▸ WHAT TO DO: In the entries that follow, the line with "Merced, San Joaquin and Stanislaus Counties" opens the range and the line with "To continue to" closes it; repeat that range exactly, both lines included.

Stored data
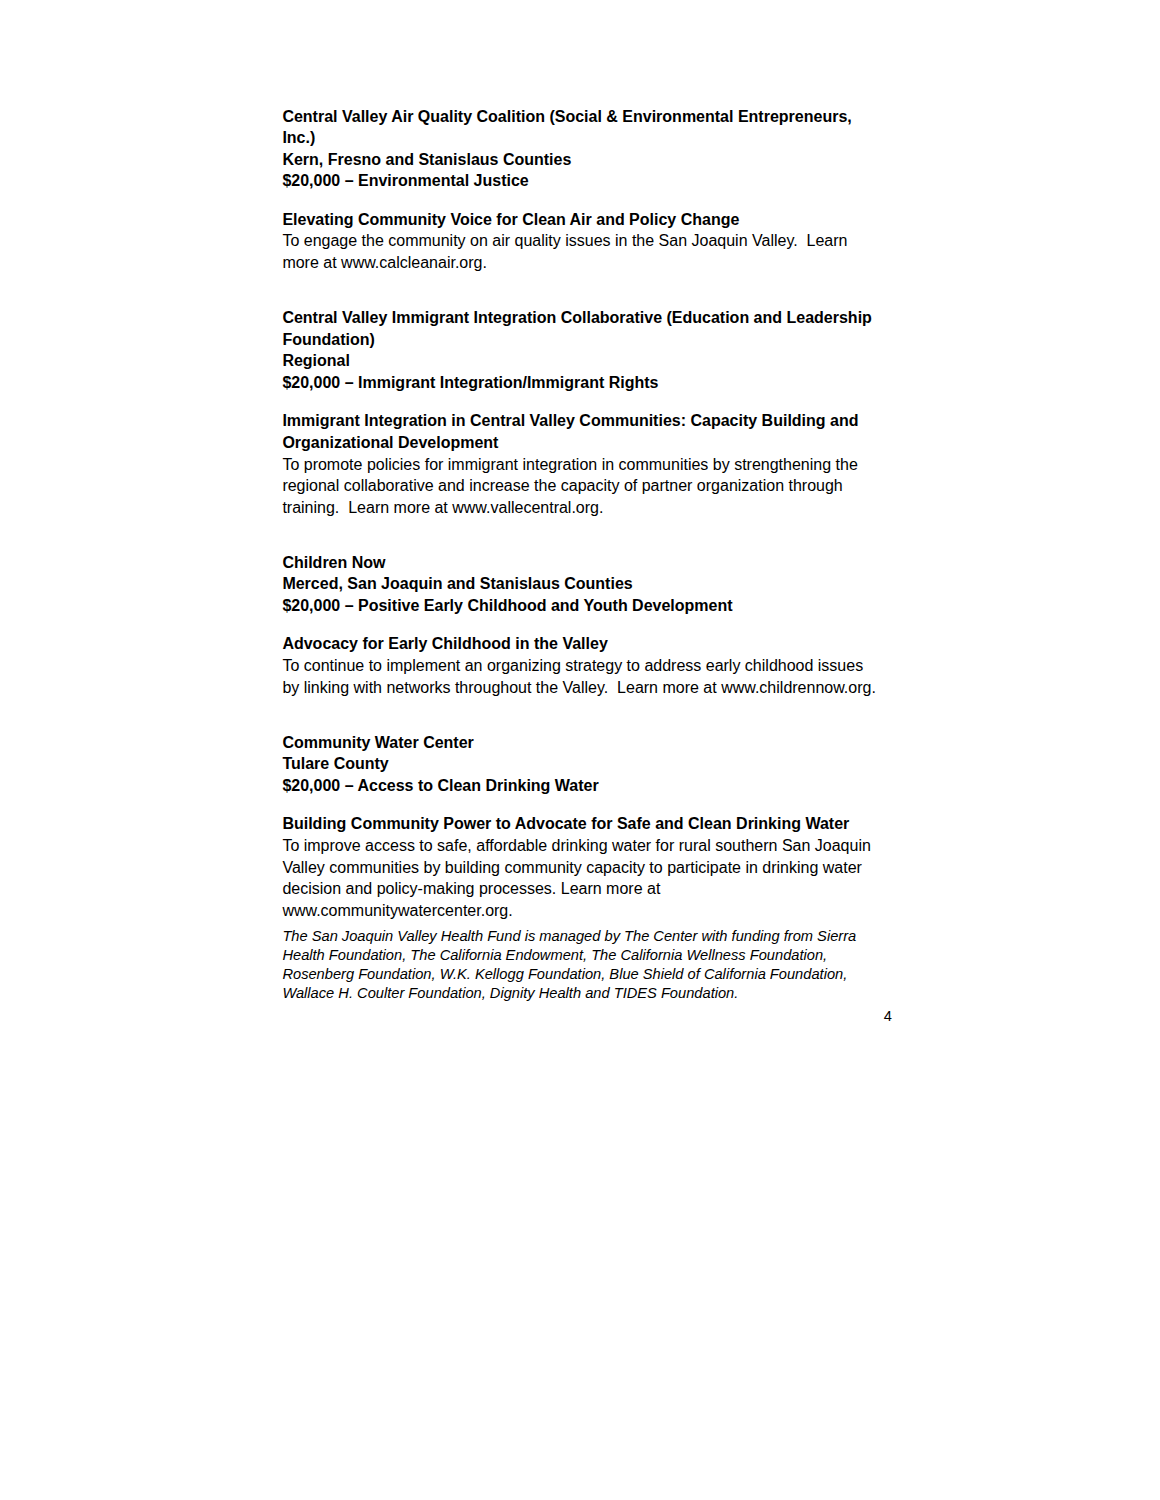Central Valley Air Quality Coalition (Social & Environmental Entrepreneurs, Inc.)
Kern, Fresno and Stanislaus Counties
$20,000 – Environmental Justice
Elevating Community Voice for Clean Air and Policy Change
To engage the community on air quality issues in the San Joaquin Valley. Learn more at www.calcleanair.org.
Central Valley Immigrant Integration Collaborative (Education and Leadership Foundation)
Regional
$20,000 – Immigrant Integration/Immigrant Rights
Immigrant Integration in Central Valley Communities: Capacity Building and Organizational Development
To promote policies for immigrant integration in communities by strengthening the regional collaborative and increase the capacity of partner organization through training. Learn more at www.vallecentral.org.
Children Now
Merced, San Joaquin and Stanislaus Counties
$20,000 – Positive Early Childhood and Youth Development
Advocacy for Early Childhood in the Valley
To continue to implement an organizing strategy to address early childhood issues by linking with networks throughout the Valley. Learn more at www.childrennow.org.
Community Water Center
Tulare County
$20,000 – Access to Clean Drinking Water
Building Community Power to Advocate for Safe and Clean Drinking Water
To improve access to safe, affordable drinking water for rural southern San Joaquin Valley communities by building community capacity to participate in drinking water decision and policy-making processes. Learn more at www.communitywatercenter.org.
The San Joaquin Valley Health Fund is managed by The Center with funding from Sierra Health Foundation, The California Endowment, The California Wellness Foundation, Rosenberg Foundation, W.K. Kellogg Foundation, Blue Shield of California Foundation, Wallace H. Coulter Foundation, Dignity Health and TIDES Foundation.
4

▸ EXPECTED OUTPUT:
Merced, San Joaquin and Stanislaus Counties
$20,000 – Positive Early Childhood and Youth Development
Advocacy for Early Childhood in the Valley
To continue to implement an organizing strategy to address early childhood issues by linking with networks throughout the Valley. Learn more at www.childrennow.org.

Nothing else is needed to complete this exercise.